Подробнее об этом в моей книге «Становление европейской науки», с. 337 сл.

Если в сценарии Лойолы речь идет о том, что послушник иезуитизма должен «быть как труп, позволяющий переворачивать себя в любую сторону и обращаться с собой любым способом», то научный сценарий походит на него как две капли воды: чем же еще хотело естествознание быть, если не (в более поздней формулировке математика Пуанкаре) «сгибанием и перевертыванием природы до тех пор, пока она не приноровится к притязаниям человеческого духа» [51] . К притязаниям человеческого духа! Нужно лишь представить себе, чем могли быть названные притязания в эпоху иезуитизма и либерализма, чтобы не проглядеть за гордой геральдикой «знание — сила» скрытый комплекс неполноценности и самоненавистничества.

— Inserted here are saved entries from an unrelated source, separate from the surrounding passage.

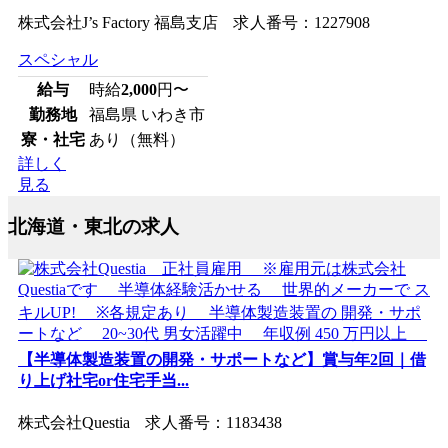
株式会社J’s Factory 福島支店 求人番号：1227908
スペシャル
給与
時給
2,000
円〜
勤務地
福島県 いわき市
寮・社宅
あり（無料）
詳しく
見る
北海道・東北の求人
【半導体製造装置の開発・サポートなど】賞与年2回｜借
り上げ社宅or住宅手当...
株式会社Questia 求人番号：1183438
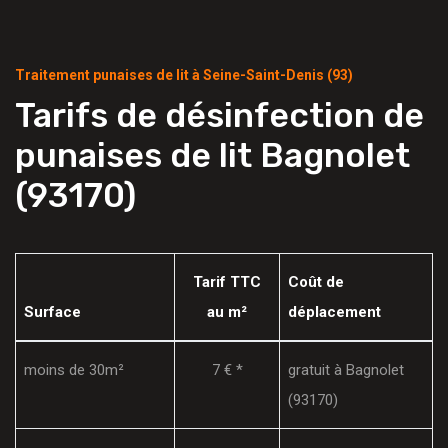
Traitement punaises de lit à Seine-Saint-Denis (93)
Tarifs de désinfection de
punaises de lit Bagnolet
(93170)
Tarif TTC
Coût de
Surface
au m²
déplacement
moins de 30m²
7 € *
gratuit à Bagnolet
(93170)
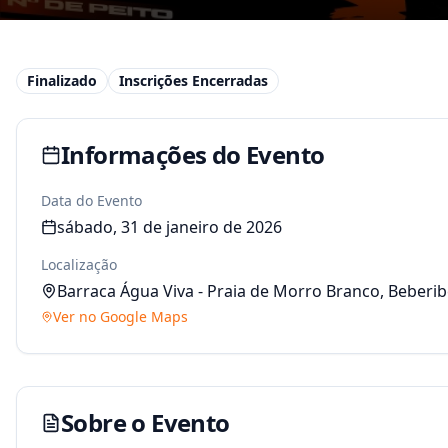
Finalizado
Inscrições Encerradas
Informações do Evento
Data do Evento
sábado, 31 de janeiro de 2026
Localização
Barraca Água Viva - Praia de Morro Branco
,
Beberib
Ver no Google Maps
Sobre o Evento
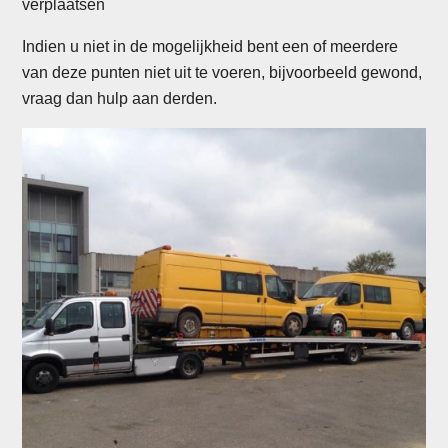
verplaatsen
Indien u niet in de mogelijkheid bent een of meerdere
van deze punten niet uit te voeren, bijvoorbeeld gewond,
vraag dan hulp aan derden.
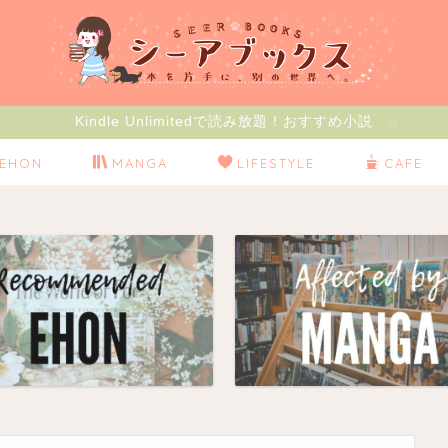
Kindle Unlimitedで読み放題！おすすめ小説
EHON
MANGA
LIFESTYLE
CAFE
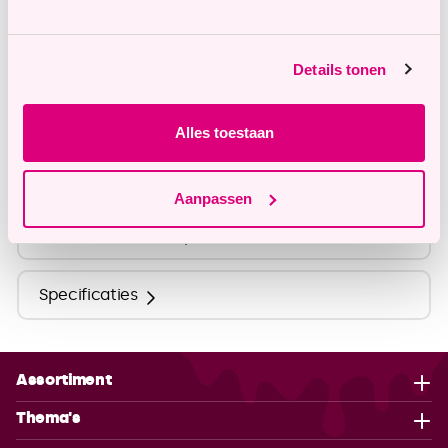
info@tastyme.nl
Details tonen
Omschrijving
Alles toestaan
Ingrediënten
Aanpassen
Voedingswaarden
Specificaties
Assortiment
Thema's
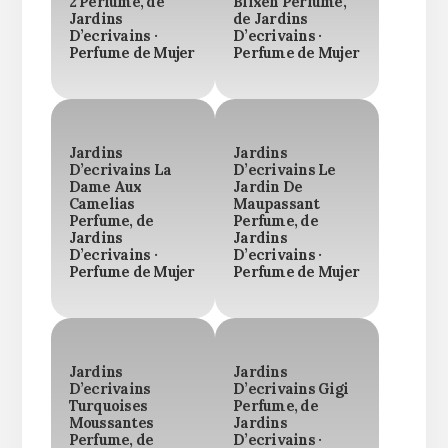
2 Perfume, de
Blixen Perfume,
Jardins
de Jardins
D’ecrivains ·
D’ecrivains ·
Perfume de Mujer
Perfume de Mujer
Jardins
Jardins
D’ecrivains La
D’ecrivains Le
Dame Aux
Jardin De
Camelias
Maupassant
Perfume, de
Perfume, de
Jardins
Jardins
D’ecrivains ·
D’ecrivains ·
Perfume de Mujer
Perfume de Mujer
Jardins
Jardins
D’ecrivains
D’ecrivains Gigi
Turquoises
Perfume, de
Moussantes
Jardins
Perfume, de
D’ecrivains ·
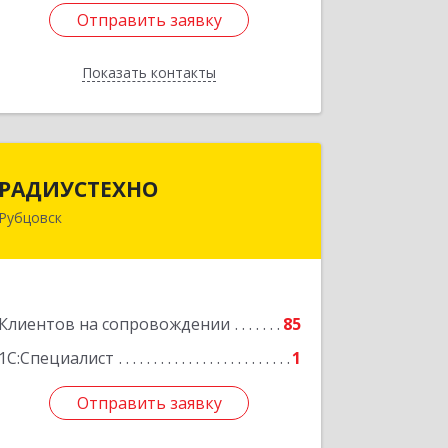
Отправить заявку
Отправить заявку
Показать контакты
Назад
РАДИУСТЕХНО
РАДИУСТЕХНО
Рубцовск
658225, Алтайский край, Рубцовск г,
Ленина пр-кт, дом № 206, оф.427
Подробнее
Клиентов на сопровождении
85
1С:Специалист
1
Отправить заявку
Отправить заявку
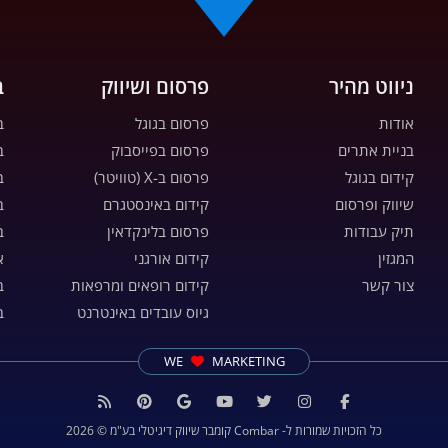
ניווט מהיר
פרסום ושיווק
ב
אודות
פרסום בגוגל
ב
בניית אתרים
פרסום בפייסבוק
ב
קידום בגוגל
פרסום ב-X (טוויטר)
ב
שיווק ופרסום
קידום באינסטגרם
ב
תיק עבודות
פרסום בלינקדאין
ב
המגזין
קידום אורגני
א
צור קשר
קידום רופאים ומרפאות
ב
גיוס עובדים באינטרנט
ב
WE
MARKETING
כל הזכויות שמורות ל- Combar קומבר שיווק דיגיטלי בע"מ ©
2026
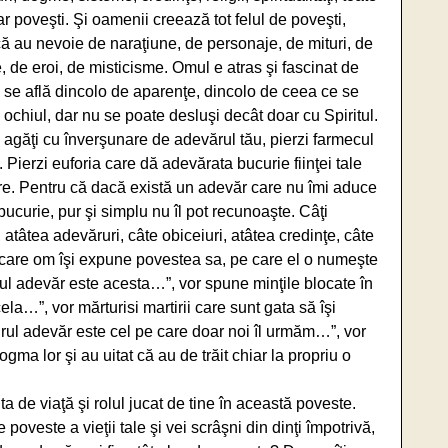
r poveşti. Şi oamenii creează tot felul de poveşti,
că au nevoie de naraţiune, de personaje, de mituri, de
 de eroi, de misticisme. Omul e atras şi fascinat de
 se află dincolo de aparenţe, dincolo de ceea ce se
ochiul, dar nu se poate desluşi decât doar cu Spiritul.
 agăţi cu înverşunare de adevărul tău, pierzi farmecul
. Pierzi euforia care dă adevărata bucurie fiinţei tale
are. Pentru că dacă există un adevăr care nu îmi aduce
ucurie, pur şi simplu nu îl pot recunoaşte. Câţi
atâtea adevăruri, câte obiceiuri, atâtea credinţe, câte
 Fiecare om îşi expune povestea sa, pe care el o numeşte
rul adevăr este acesta…”, vor spune minţile blocate în
la…”, vor mărturisi martirii care sunt gata să îşi
gurul adevăr este cel pe care doar noi îl urmăm…”, vor
ogma lor şi au uitat că au de trăit chiar la propriu o
a de viaţă şi rolul jucat de tine în această poveste.
oveste a vieţii tale şi vei scrâşni din dinţi împotrivă,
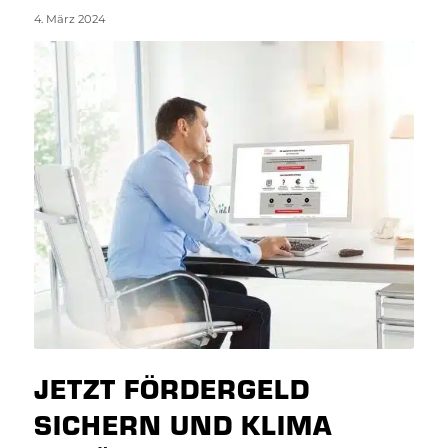
4. März 2024
JETZT FÖRDERGELD
SICHERN UND KLIMA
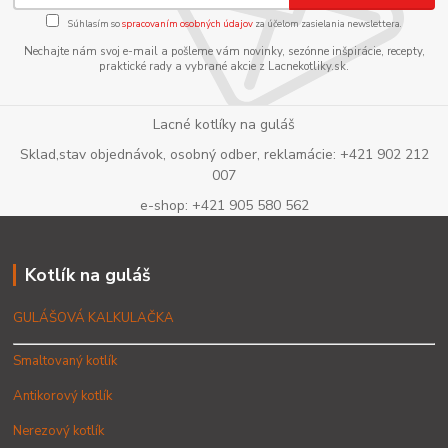
Súhlasím so
spracovaním osobných údajov
za účelom zasielania newslettera.
Nechajte nám svoj e-mail a pošleme vám novinky, sezónne inšpirácie, recepty,
praktické rady a vybrané akcie z Lacnekotliky.sk.
Lacné kotlíky na guláš
Sklad,stav objednávok, osobný odber, reklamácie: +421 902 212
007
e-shop: +421 905 580 562
Kotlík na guláš
GULÁŠOVÁ KALKULAČKA
Smaltovaný kotlík
Antikorový kotlík
Nerezový kotlík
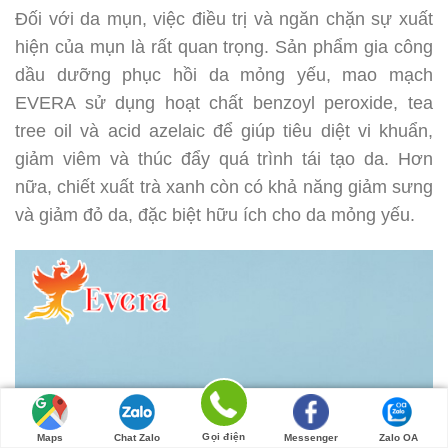
Đối với da mụn, việc điều trị và ngăn chặn sự xuất
hiện của mụn là rất quan trọng. Sản phẩm gia công
dầu dưỡng phục hồi da mỏng yếu, mao mạch
EVERA sử dụng hoạt chất benzoyl peroxide, tea
tree oil và acid azelaic để giúp tiêu diệt vi khuẩn,
giảm viêm và thúc đẩy quá trình tái tạo da. Hơn
nữa, chiết xuất trà xanh còn có khả năng giảm sưng
và giảm đỏ da, đặc biệt hữu ích cho da mỏng yếu.
Gọi điện
Maps
Chat Zalo
Messenger
Zalo OA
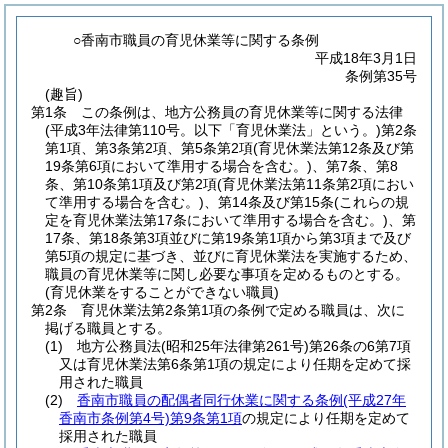
○香南市職員の育児休業等に関する条例
平成18年3月1日
条例第35号
(趣旨)
第1条
この条例は、地方公務員の育児休業等に関する法律
(平成3年法律第110号。以下「育児休業法」という。)
第2条
第1項、第3条第2項、第5条第2項
(育児休業法第12条及び第
19条第6項において準用する場合を含む。)
、第7条、第8
条、第10条第1項及び第2項
(育児休業法第11条第2項におい
て準用する場合を含む。)
、第14条及び第15条
(これらの規
定を育児休業法第17条において準用する場合を含む。)
、第
17条、第18条第3項並びに第19条第1項から第3項まで及び
第5項の規定に基づき、並びに育児休業法を実施するため、
職員の育児休業等に関し必要な事項を定めるものとする。
(育児休業をすることができない職員)
第2条
育児休業法第2条第1項の条例で定める職員は、次に
掲げる職員とする。
(1)
地方公務員法
(昭和25年法律第261号)
第26条の6第7項
又は育児休業法第6条第1項の規定により任期を定めて採
用された職員
(2)
香南市職員の配偶者同行休業に関する条例
(平成27年
香南市条例第4号)
第9条第1項
の規定により任期を定めて
採用された職員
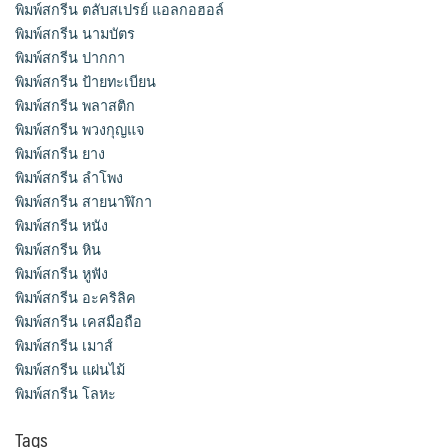
พิมพ์สกรีน ตลับสเปรย์ แอลกอฮอล์
พิมพ์สกรีน นามบัตร
พิมพ์สกรีน ปากกา
พิมพ์สกรีน ป้ายทะเบียน
พิมพ์สกรีน พลาสติก
พิมพ์สกรีน พวงกุญแจ
พิมพ์สกรีน ยาง
พิมพ์สกรีน ลำโพง
พิมพ์สกรีน สายนาฬิกา
พิมพ์สกรีน หนัง
พิมพ์สกรีน หิน
พิมพ์สกรีน หูฟัง
พิมพ์สกรีน อะคริลิค
พิมพ์สกรีน เคสมือถือ
พิมพ์สกรีน เมาส์
พิมพ์สกรีน แผ่นไม้
พิมพ์สกรีน โลหะ
Tags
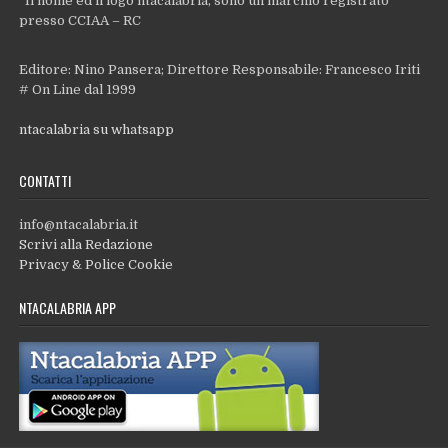
“Il nome ed il logo ntacalabria, sono un marchio registrato”
presso CCIAA – RC
Editore: Nino Pansera; Direttore Responsabile: Francesco Iriti
# On Line dal 1999
ntacalabria su whatsapp
CONTATTI
info@ntacalabria.it
Scrivi alla Redazione
Privacy & Police Cookie
NTACALABRIA APP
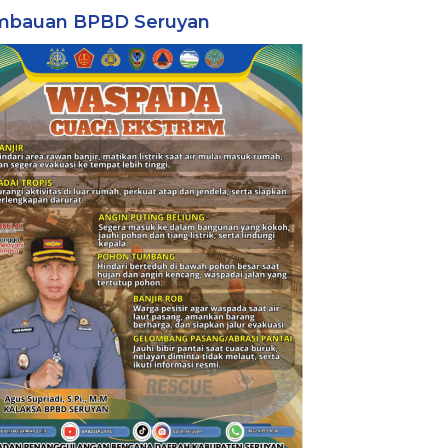
mbauan BPBD Seruyan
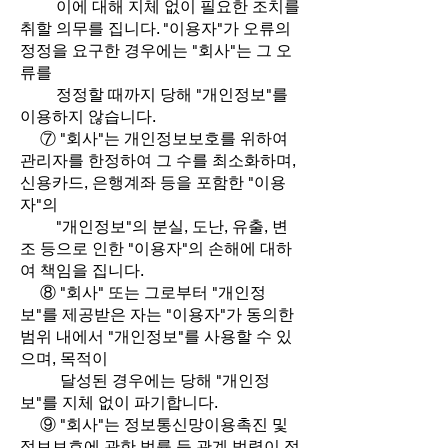
이에 대해 지체 없이 필요한 조치를
취할 의무를 집니다. "이용자"가 오류의
정정을 요구한 경우에는 "회사"는 그 오
류를
정정할 때까지 당해 "개인정보"를
이용하지 않습니다.
⑦ "회사"는 개인정보보호를 위하여
관리자를 한정하여 그 수를 최소화하며,
신용카드, 은행계좌 등을 포함한 "이용
자"의
"개인정보"의 분실, 도난, 유출, 변
조 등으로 인한 "이용자"의 손해에 대하
여 책임을 집니다.
⑧ "회사" 또는 그로부터 "개인정
보"를 제공받은 자는 "이용자"가 동의한
범위 내에서 "개인정보"를 사용할 수 있
으며, 목적이
달성된 경우에는 당해 "개인정
보"를 지체 없이 파기합니다.
⑨ "회사"는 정보통신망이용촉진 및
정보보호에 관한 법률 등 관계 법령이 정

Mind is, what body does прочитывается антропософски: прежние христианские проклятия телу трансформируются в Новое время в мысленные навыки и становятся материалистическими проклятиями природе. Если сегодня вымирают леса, высыхают моря, заражается воздух, продырявливается озон, a animal farm бунтует коровьим и свиным безумием, если природа последовательно и неуклонно вносится в «красную книгу» и грозит стать реликтом самой себя, это значит: мир претерпевает нынче в научной голове те же муки, которые тело аскета претерпевало некогда в монастырской келье.

51

H. Poincare, La Science et la Hypothese, Paris 1902, p. 197.